Zas Ieluhee

Zas Ieluhee, a Cameroonian artist from Douala, draws on her Bamiléké and Tikar heritage to nourish her artistic practice. Her artist name, meaning “the moon” in Medu Neter, reflects her deep connection to ancestral spiritualities and her commitment to decolonizing the imagination.

A self-taught artist, Zas merges art and research to explore the memefication of Black people and the fragmentation of memes, particularly within the context of memetic warfare—an insidious process in which concepts are mutated to colonize consciousness.

She takes inspiration from physical sciences, precolonial spiritualities, and memetics to popularize both ancestral and scientific knowledge. Her visual language, developed during a collaboration with the UNHCR in 2020, has since become central to her practice, featuring in her writing, illustrations, and standalone works—most notably the Abstraction series.

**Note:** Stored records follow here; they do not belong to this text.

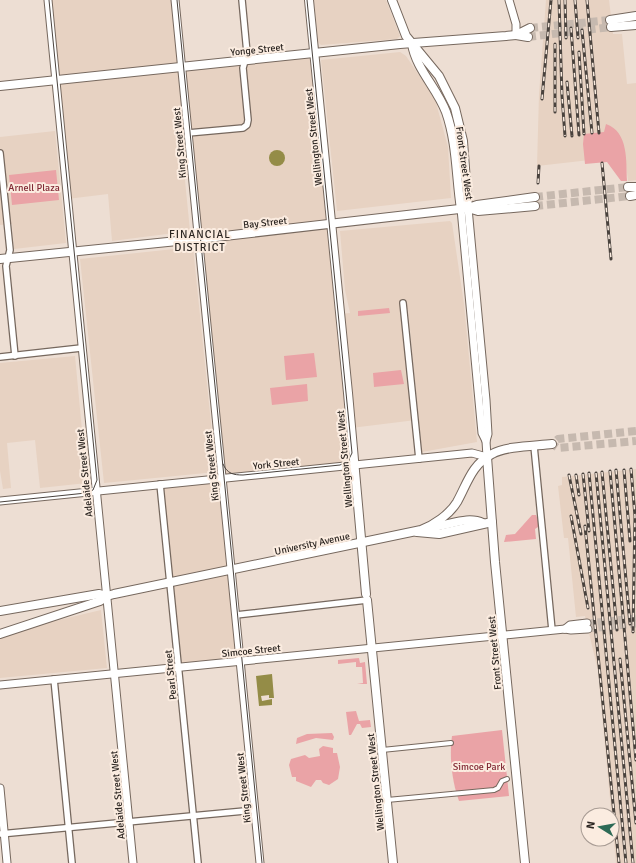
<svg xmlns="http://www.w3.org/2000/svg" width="636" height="863" font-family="Signika,sans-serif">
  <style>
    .built { fill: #e7d2c2 }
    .green { fill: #eaa3a6 }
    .water { fill: #948c47 }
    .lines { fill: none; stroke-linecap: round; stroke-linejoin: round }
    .tertiary-tunnel { stroke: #c6b9af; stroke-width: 7; stroke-dasharray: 7 3.5; stroke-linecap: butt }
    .primary-tunnel { stroke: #c6b9af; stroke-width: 8; stroke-dasharray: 8 4; stroke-linecap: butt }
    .pedestrian-casing { stroke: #76685e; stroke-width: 6 }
    .minor-casing { stroke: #76685e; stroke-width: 8 }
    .tertiary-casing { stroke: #76685e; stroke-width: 9 }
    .secondary-casing { stroke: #76685e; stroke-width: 9 }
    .primary-casing { stroke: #76685e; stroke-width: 10 }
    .pedestrian { stroke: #fff; stroke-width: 4 }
    .minor { stroke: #fff; stroke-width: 5.5 }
    .tertiary { stroke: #fff; stroke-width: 7 }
    .secondary { stroke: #fff; stroke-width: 7 }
    .primary { stroke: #fff; stroke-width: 8 }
    .tram { stroke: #49423d; stroke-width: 1 }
    .rail-casing { stroke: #49423d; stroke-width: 3 }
    .rail { stroke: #fbece0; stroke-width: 1.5; stroke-dasharray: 4.5; stroke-linecap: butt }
    .labels { text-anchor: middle; stroke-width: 4; stroke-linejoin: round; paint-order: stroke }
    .street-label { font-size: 10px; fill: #2b2521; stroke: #fbece0 }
    .park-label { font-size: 10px; fill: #812834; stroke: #fbece0 }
    .neighbourhood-label { font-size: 11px; letter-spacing: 1px; fill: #2b2521; stroke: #fbece0 }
  </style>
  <rect width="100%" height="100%" fill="#edded3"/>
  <g class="built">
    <polygon points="48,0 175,0 182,67 314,53 340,314 350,313 345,290 340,231 450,221 452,223 464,304 477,442 422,452 408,309 404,309 416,420 351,428 355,465 223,478 241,661 178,667 160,484 222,478 188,133 181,140 190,231 112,241 108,194 67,199"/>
    <polygon points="314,0 386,0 400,36 397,39 321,45 318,42"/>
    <polygon points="546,0 609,0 613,34 622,34 627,84 636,83 636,180 628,181 625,156 537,166 539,94"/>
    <polygon points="400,52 406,56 435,99 448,147 451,198 337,211 321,60"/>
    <polygon points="55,131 66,243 14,249 12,224 0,225 0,137"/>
    <polygon points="193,247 216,472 104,483 80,259"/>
    <polygon points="75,356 87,483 40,488 35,440 7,443 11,488 3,489 0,471 0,363"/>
    <polygon points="636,469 636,863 616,863 598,671 585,616 576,617 568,538 564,538 558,486 562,485 562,477"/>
    <polygon points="101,610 107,668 0,678 0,634"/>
  </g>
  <g class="green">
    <path d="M606,124C629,132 626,162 627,181H621L607,162L585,164L583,144L584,134L604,132Z"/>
    <polygon points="56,170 59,200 12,205 9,175"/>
    <polygon points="389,308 390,313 358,316 358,311"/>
    <polygon points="314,353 317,377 286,380 284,356"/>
    <polygon points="401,370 404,384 374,387 373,373"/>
    <polygon points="307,384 308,401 272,405 270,388"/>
    <polygon points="532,515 536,515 538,520 538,527 535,529 536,539 504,542 506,535 515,534"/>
    <polygon points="359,658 360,663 365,662 367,684 357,684 363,683 362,667 356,667 356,662 338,664 338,660"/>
    <polygon points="356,711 359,721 370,720 371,727 362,728 360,724 357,724 351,735 349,735 346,712"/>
    <path d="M502,730L509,796L459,801C452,782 449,756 452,736Z"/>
    <polygon points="332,733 334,737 333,740 316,738 296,744 297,738 307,734"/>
    <polygon points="323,746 333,748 333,753 337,753 340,767 338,779 329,785 323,783 321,780 316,780 311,787 296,781 296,777 292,777 289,765 291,759 305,755 309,758 320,756 319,749"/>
  </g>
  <g class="water">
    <circle cx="277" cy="158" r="8"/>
    <polygon points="272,674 274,698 269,698 269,695 261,696 262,701 272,699 272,705 259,706 256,676"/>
  </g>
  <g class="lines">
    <g class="tertiary-tunnel">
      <polyline points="587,623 636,618"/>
      <polyline points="588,629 636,624"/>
    </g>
    <g class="primary-tunnel">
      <polyline points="530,28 610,20"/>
      <polyline points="528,37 611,27"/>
      <polyline points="535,197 628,187"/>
      <polyline points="535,206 630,196"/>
      <polyline points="636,431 558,439 552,444 558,448 636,441"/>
    </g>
    <defs>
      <g id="pedestrian">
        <polyline points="382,750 451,743"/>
        <polyline points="387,800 494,790 498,788 502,781 507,779"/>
      </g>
      <g id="minor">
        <polyline points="188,133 243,128 247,125 248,120 243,68 247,53 242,0"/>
        <polyline points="0,153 10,250 6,266 15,356"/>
        <polyline points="403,303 419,459"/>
        <polyline points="0,357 81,348"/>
        <polyline points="534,446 552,630"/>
        <polyline points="160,484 198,863"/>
        <polyline points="236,615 367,600"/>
        <polyline points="54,679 72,863"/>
        <polyline points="0,834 255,810"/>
      </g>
      <g id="tertiary">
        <polyline points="509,0 516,24 516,35"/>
        <polyline points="0,501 472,453 487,457"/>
        <polyline points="565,629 570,625 587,623"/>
        <polyline points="0,685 565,629 571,630 588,629"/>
      </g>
      <g id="secondary">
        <polyline points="48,0 133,863"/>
        <polyline points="175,0 260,863"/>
        <polyline points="468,208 486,400 488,434 486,441 487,457"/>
        <polyline points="461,209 482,433 486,441"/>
        <polyline points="0,788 7,863"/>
      </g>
      <g id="primary">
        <polyline points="309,0 348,393 366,594"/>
        <polyline points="392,0 406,36 439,76 455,108 463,141 468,208"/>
        <polyline points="610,20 636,16"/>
        <polyline points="611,27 636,25"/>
        <polyline points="516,35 528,37"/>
        <path d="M412,44C416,69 437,88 446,112C457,143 456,177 461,209"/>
        <polyline points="0,86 400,44 506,36 516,35 530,28"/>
        <polyline points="628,187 636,187"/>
        <polyline points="630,196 636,195"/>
        <polyline points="468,208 478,211 535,206"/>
        <polyline points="0,259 207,238 468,208 477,205 535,197"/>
        <polyline points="487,457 495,562 525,863"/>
        <path d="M429,527C447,527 466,515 483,523"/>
        <polyline points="417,532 439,534 492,522"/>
        <polyline points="367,600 393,863"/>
        <polyline points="0,611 99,594 107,596"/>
        <path d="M0,634L100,601L107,596L114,594L421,530C434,525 449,515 457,502C467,484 472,464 492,454C506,446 535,446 552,444"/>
      </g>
    </defs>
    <use href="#pedestrian" class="pedestrian-casing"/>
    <use href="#minor" class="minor-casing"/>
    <use href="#tertiary" class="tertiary-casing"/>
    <use href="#secondary" class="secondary-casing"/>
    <use href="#primary" class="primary-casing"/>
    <use href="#pedestrian" class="pedestrian"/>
    <use href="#minor" class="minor"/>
    <use href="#tertiary" class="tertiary"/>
    <use href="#secondary" class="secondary"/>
    <use href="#primary" class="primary"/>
    <g class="tram">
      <polyline points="177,0 262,863"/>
      <path d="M223,464C227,474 234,475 243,475L340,465L348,461L352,453L307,0"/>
      <polyline points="0,502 86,493 93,490 97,480 49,0"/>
    </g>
    <defs>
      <g id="rail">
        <polyline points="559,0 562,96 565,136"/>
        <polyline points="565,0 566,38"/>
        <polyline points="575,0 578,38"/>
        <polyline points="587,0 599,133"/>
        <polyline points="571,28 579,135"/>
        <polyline points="582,30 592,133"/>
        <polyline points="555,44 555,112"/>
        <polyline points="579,52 584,134"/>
        <polyline points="567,82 572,136"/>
        <polyline points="542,99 551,0"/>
        <polyline points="602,163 611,259"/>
        <polyline points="538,183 539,166"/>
        <polyline points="631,469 635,516 633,632"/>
        <polyline points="616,470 630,624"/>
        <polyline points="624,470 630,541"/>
        <polyline points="610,471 636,760"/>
        <polyline points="602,472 617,630"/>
        <polyline points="589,473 626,863"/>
        <polyline points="596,473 633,863"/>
        <polyline points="583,474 589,531"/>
        <polyline points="569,475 581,534"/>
        <polyline points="576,475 579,495"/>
        <polyline points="571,516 588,608"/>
        <polyline points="585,526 619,863"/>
        <polyline points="620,659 636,823"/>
      </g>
    </defs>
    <use href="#rail" class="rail-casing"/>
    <use href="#rail" class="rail"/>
  </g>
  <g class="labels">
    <g class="street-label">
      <text transform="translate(257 49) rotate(-6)" y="4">Yonge Street</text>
      <text transform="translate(313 137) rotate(-96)" y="4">Wellington Street West</text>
      <text transform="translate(179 143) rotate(-95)" y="4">King Street West</text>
      <text transform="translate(465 163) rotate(82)" y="4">Front Street West</text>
      <text transform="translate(265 222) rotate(-6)" y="4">Bay Street</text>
      <text transform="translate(344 459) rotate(-95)" y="4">Wellington Street West</text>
      <text transform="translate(276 463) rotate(-6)" y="4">York Street</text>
      <text transform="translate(211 466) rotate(-96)" y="4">King Street West</text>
      <text transform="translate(84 473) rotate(-96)" y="4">Adelaide Street West</text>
      <text transform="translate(312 543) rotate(-12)" y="4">University Avenue</text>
      <text transform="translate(251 650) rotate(-6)" y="4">Simcoe Street</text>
      <text transform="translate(494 653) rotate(-95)" y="4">Front Street West</text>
      <text transform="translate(170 675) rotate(-96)" y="4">Pearl Street</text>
      <text transform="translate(375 782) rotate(-96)" y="4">Wellington Street West</text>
      <text transform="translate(243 788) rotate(-96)" y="4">King Street West</text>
      <text transform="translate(117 795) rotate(-95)" y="4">Adelaide Street West</text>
    </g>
    <g class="park-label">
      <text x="34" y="191">Arnell Plaza</text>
      <text x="479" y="770">Simcoe Park</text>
    </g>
    <g class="neighbourhood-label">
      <text x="200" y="238">FINANCIAL<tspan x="200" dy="13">DISTRICT</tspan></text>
    </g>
  </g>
  <g transform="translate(600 827) rotate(281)"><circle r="19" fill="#fbece0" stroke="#a89c94"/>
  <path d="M0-3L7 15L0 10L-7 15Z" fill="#2d6a55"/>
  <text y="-6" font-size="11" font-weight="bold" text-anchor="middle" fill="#2b2521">N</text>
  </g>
</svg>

Her scholarly publication Light Work: Black Memes’ Life Cycles and Fragmentation, published in The Critical Meme Reader III, established her as a pioneer in meme studies. In 2024, she was invited to the prestigious Black Artists Retreat, initiated by Theaster Gates and supported by LUMA Arles, where she presented her poem Expressing Myself.

Zas is currently finalizing Ga Yanga, a short film blending poetry, everyday African life, and post-apocalyptic 3D visions, while continuing her research in memetics.